Over a period of six years Jens Olof Lasthein has travelled along the EU’s eastern border from the White Sea in the north to the Black Sea in the South photographing everyday life. The people here exist between two worlds, in transit between two phases, where nothing is decided and the aim is rather uncertain. They haven’t quite left the past, but nor have they fully entered the future.
Since the fall of the Iron Curtain almost 20 years ago, the countries of the former eastern bloc have experienced a major transition – and still are. During this period, a new demarcation line has developed, identical to the EU’s eastern border.

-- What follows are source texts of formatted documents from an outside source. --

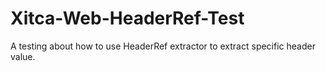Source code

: # Xitca-Web-HeaderRef-Test
A testing about how to use HeaderRef extractor to extract specific header value.
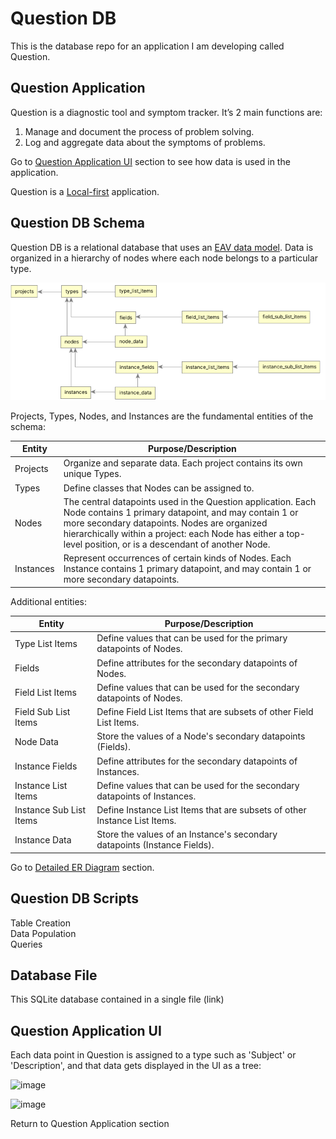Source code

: # Question DB
This is the database repo for an application I am developing called Question. 

## Question Application 
Question is a diagnostic tool and symptom tracker. It’s 2 main functions are:
1. Manage and document the process of problem solving.
2. Log and aggregate data about the symptoms of problems.

Go to [Question Application UI](#question-application-ui) section to see how data is used in the application.

Question is a [Local-first](https://www.inkandswitch.com/local-first/) application.


## Question DB Schema

Question DB is a relational database that uses an [EAV data model](https://en.wikipedia.org/wiki/Entity%E2%80%93attribute%E2%80%93value_model). Data is organized in a hierarchy of nodes where each node belongs to a particular type. 

![image](https://raw.githubusercontent.com/williambendick/Question-DB/refs/heads/main/Images/erd.png)

Projects, Types, Nodes, and Instances are the fundamental entities of the schema:

| Entity | Purpose/Description |
|---|---|
| Projects | Organize and separate data. Each project contains its own unique Types.|
| Types | Define classes that Nodes can be assigned to.|
| Nodes | The central datapoints used in the Question application. Each Node contains 1 primary datapoint, and may contain 1 or more secondary datapoints. Nodes are organized hierarchically within a project: each Node has either a top-level position, or is a descendant of another Node.  |
| Instances | Represent occurrences of certain kinds of Nodes. Each Instance contains 1 primary datapoint, and may contain 1 or more secondary datapoints.|

Additional entities:

| Entity | Purpose/Description |
|---|---|
| Type List Items | Define values that can be used for the primary datapoints of Nodes.|
| Fields | Define attributes for the secondary datapoints of Nodes.|
| Field List Items | Define values that can be used for the secondary datapoints of Nodes.|
| Field Sub List Items | Define Field List Items that are subsets of other Field List Items.|
| Node Data | Store the values of a Node's secondary datapoints (Fields).|
| Instance Fields | Define attributes for the secondary datapoints of Instances.|
| Instance List Items | Define values that can be used for the secondary datapoints of Instances. |
| Instance Sub List Items | Define Instance List Items that are subsets of other Instance List Items.|
| Instance Data | Store the values of an Instance's secondary datapoints (Instance Fields).|

Go to [Detailed ER Diagram](#question-application-ui) section.

## Question DB Scripts

Table Creation  
Data Population  
Queries  

## Database File
This SQLite database contained in a single file (link)

## Question Application UI

 Each data point in Question is assigned to a type such as 'Subject' or 'Description', and that data gets displayed in the UI as a tree:

![image](https://github.com/williambendick/Question-DB/assets/41596014/070c9cf4-fafb-42bb-b05c-09b8c3554b7d)

![image](https://github.com/williambendick/Question-DB/assets/41596014/b4a785af-b145-406d-a090-cbc925581dd0)

Return to Question Application section
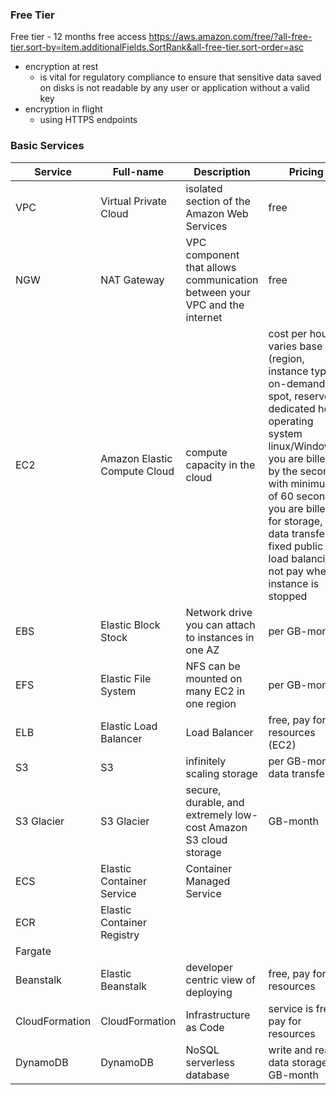 ### Free Tier ###
Free tier - 12 months free access
https://aws.amazon.com/free/?all-free-tier.sort-by=item.additionalFields.SortRank&all-free-tier.sort-order=asc

* encryption at rest 
    * is vital for regulatory compliance to ensure that sensitive data saved on disks is not readable by any user or application without a valid key
* encryption in flight
    * using HTTPS endpoints

### Basic Services ### 
Service | Full-name |  Description | Pricing 
--- | --- | --- | ---
VPC | Virtual Private Cloud | isolated section of the Amazon Web Services | free
NGW | NAT Gateway |  VPC component that allows communication between your VPC and the internet | free  
EC2 | Amazon Elastic Compute Cloud | compute capacity in the cloud | cost per hour, varies base on (region, instance type, on-demand, spot, reserved, dedicated host, operating system linux/Windows), you are billed by the second with minimum of 60 seconds, you are billed for storage, data transfer, fixed public IP, load balancing, not pay when instance is stopped
EBS | Elastic Block Stock | Network drive you can attach to instances in one AZ | per GB-month
EFS | Elastic File System | NFS can be mounted on many EC2 in one region | per GB-month
ELB | Elastic Load Balancer | Load Balancer | free, pay for resources (EC2)
S3 | S3 | infinitely scaling storage  | per GB-month, data transfer
S3 Glacier| S3 Glacier |secure, durable, and extremely low-cost Amazon S3 cloud storage | GB-month
ECS | Elastic Container Service | Container Managed Service | 
ECR | Elastic Container Registry | 
Fargate |
Beanstalk | Elastic Beanstalk | developer centric view of deploying | free, pay for resources
CloudFormation | CloudFormation | Infrastructure as Code | service is free, pay for resources      
DynamoDB | DynamoDB | NoSQL serverless database |  write and read, data storage GB-month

The exhibition is a result of Jens Olof Lasthein’s extensive project undertaken in the period 2001 – 2007. His photographs show landscapes and people from Transylvania, Russia, Moldovia, Ukraine and Belorussia – in the border region between east and west in Europe.
White Sea Black Sea is about borders: an outer, physical border and an inner, invisible one that divides people. The everyday world forms our inner border, between that which we recognise and that which we don’t understand. Has the world really becoming smaller, as we keep reminding ourselves, or are the borders for what we see as part of ourselves continuing in tighter circles?
Lasthein’s visual journey through the borderland between east and west in Europe is in all its simplicity an attempt to soften up borders – the photographer’s and perhaps also those of others.